In the listing below, find the line that contains "Male Female 85" and the line that contains "Citizenship". Quote both and every line between them, exactly, and nothing more.

BEGIN

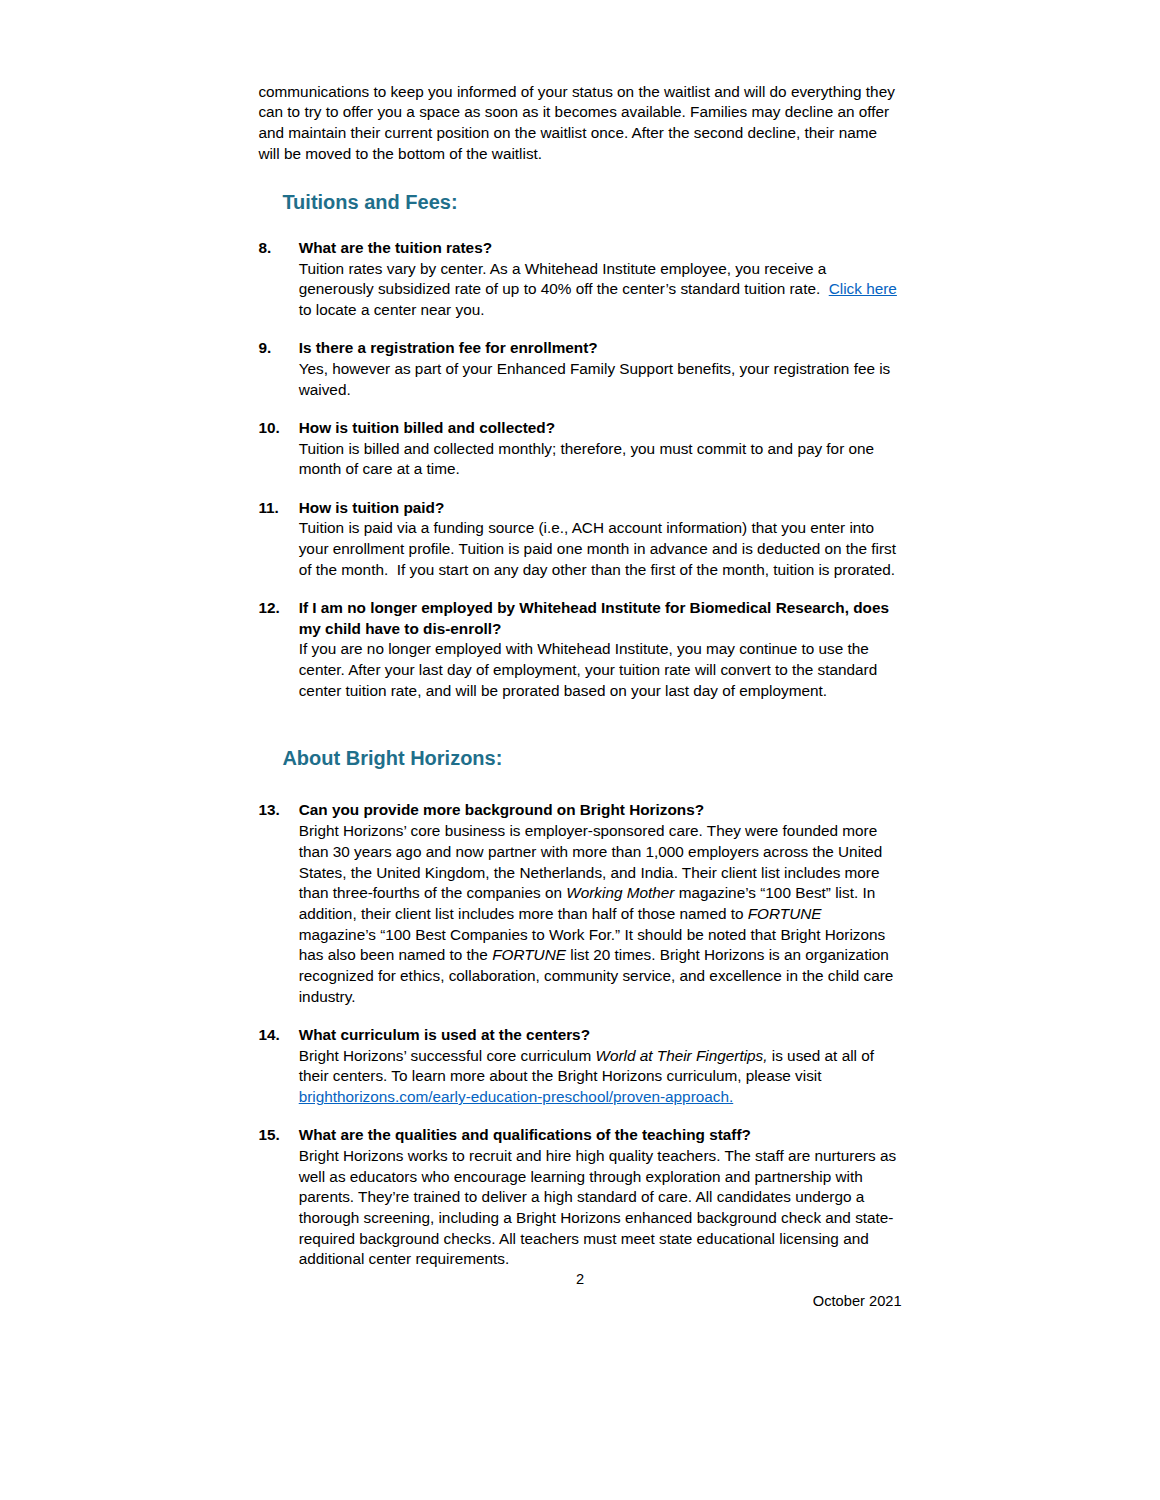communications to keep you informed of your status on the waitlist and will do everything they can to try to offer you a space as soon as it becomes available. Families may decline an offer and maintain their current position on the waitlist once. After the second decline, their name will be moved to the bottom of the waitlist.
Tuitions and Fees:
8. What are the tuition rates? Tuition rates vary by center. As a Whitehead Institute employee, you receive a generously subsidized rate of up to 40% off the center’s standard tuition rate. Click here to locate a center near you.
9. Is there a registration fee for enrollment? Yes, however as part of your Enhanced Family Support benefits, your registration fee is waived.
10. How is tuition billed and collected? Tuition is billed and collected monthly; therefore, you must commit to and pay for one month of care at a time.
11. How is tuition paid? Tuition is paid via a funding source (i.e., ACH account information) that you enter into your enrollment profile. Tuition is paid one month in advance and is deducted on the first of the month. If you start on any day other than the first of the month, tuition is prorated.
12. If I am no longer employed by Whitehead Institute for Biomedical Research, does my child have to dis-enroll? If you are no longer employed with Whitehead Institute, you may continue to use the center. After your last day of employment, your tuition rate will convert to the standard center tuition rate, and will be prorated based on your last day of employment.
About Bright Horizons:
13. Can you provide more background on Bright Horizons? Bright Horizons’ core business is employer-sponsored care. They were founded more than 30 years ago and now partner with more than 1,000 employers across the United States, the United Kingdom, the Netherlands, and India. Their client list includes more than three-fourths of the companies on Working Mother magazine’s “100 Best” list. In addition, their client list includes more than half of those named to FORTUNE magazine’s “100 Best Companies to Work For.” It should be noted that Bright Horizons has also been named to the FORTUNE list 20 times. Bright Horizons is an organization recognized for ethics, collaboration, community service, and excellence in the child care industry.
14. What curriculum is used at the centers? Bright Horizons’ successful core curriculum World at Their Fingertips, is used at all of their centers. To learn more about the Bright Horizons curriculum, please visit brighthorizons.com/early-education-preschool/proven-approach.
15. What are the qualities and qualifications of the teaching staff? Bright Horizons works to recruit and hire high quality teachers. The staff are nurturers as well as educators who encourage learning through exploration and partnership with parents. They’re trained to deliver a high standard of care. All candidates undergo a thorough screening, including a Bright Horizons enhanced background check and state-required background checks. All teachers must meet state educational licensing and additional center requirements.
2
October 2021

END
BEGIN

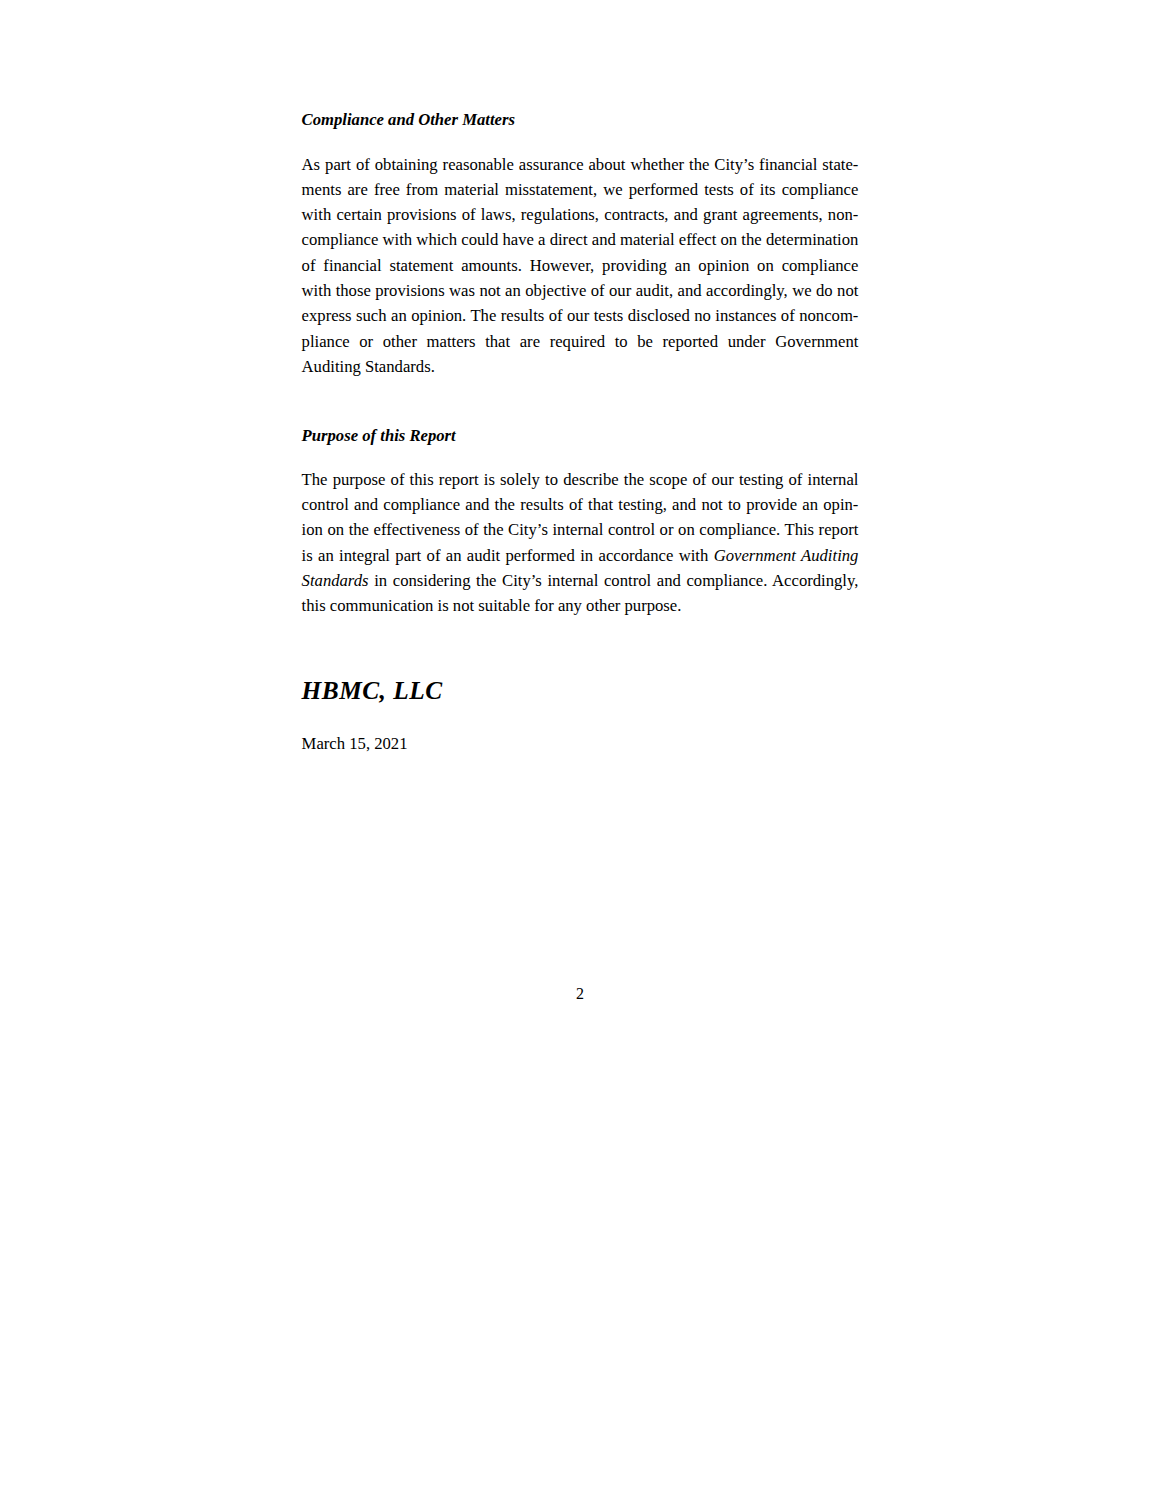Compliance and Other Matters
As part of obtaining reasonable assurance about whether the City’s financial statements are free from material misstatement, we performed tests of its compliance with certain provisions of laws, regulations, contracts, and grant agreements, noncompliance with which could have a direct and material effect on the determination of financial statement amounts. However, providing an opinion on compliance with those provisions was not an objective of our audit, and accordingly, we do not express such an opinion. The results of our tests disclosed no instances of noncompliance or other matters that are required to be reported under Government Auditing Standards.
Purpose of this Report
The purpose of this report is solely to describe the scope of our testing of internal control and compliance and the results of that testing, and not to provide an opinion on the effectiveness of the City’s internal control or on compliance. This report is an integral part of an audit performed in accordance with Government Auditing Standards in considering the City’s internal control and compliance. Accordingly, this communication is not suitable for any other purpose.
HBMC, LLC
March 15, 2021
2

END
BEGIN

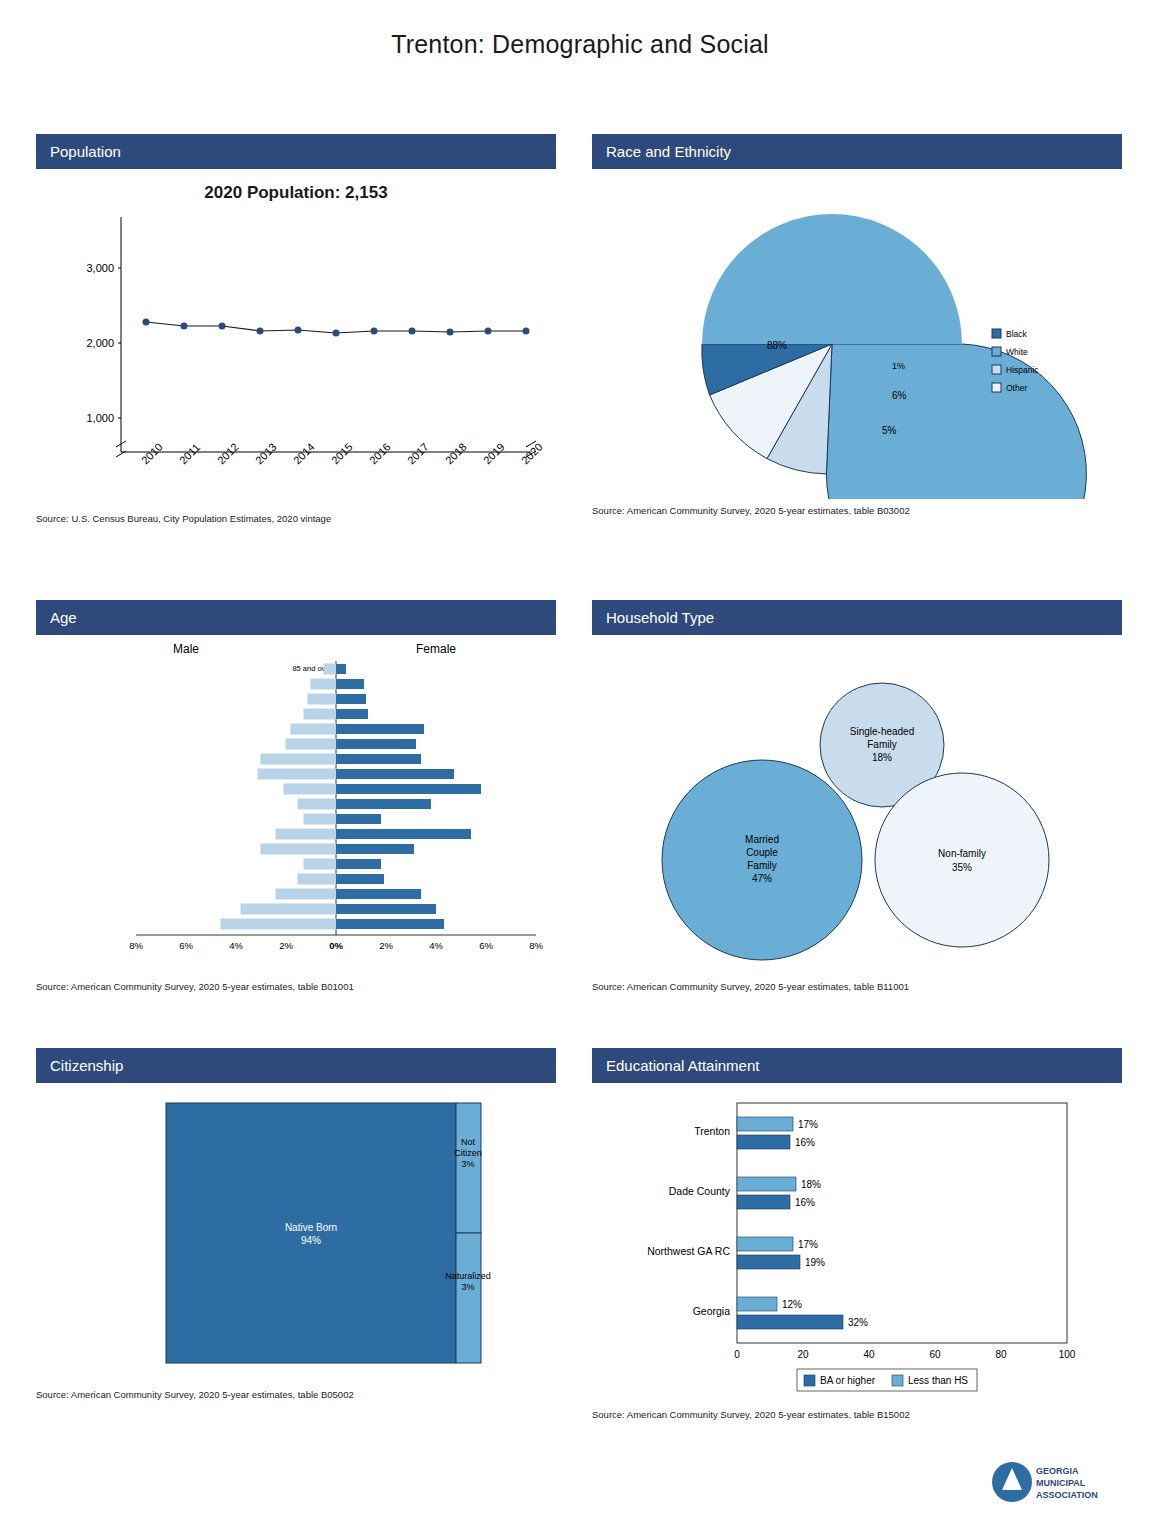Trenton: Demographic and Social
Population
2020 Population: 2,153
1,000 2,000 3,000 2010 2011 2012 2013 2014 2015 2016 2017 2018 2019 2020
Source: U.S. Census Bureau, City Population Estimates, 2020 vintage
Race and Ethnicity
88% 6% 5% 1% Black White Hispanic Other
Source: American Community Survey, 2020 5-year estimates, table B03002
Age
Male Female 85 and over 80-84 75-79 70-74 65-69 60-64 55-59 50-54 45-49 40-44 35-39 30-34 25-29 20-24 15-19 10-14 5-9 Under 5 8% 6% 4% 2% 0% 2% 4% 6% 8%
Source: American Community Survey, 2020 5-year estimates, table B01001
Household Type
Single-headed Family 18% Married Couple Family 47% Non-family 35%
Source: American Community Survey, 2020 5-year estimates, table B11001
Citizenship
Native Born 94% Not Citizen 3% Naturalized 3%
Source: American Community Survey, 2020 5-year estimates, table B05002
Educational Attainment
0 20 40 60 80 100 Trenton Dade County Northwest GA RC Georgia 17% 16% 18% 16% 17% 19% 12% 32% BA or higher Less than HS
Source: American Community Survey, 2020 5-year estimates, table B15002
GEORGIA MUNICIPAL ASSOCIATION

END

• Solved exercise
Male Female 85 and over 80-84 75-79 70-74 65-69 60-64 55-59 50-54 45-49 40-44 35-39 30-34 25-29 20-24 15-19 10-14 5-9 Under 5 8% 6% 4% 2% 0% 2% 4% 6% 8%
Source: American Community Survey, 2020 5-year estimates, table B01001
Household Type
Single-headed Family 18% Married Couple Family 47% Non-family 35%
Source: American Community Survey, 2020 5-year estimates, table B11001
Citizenship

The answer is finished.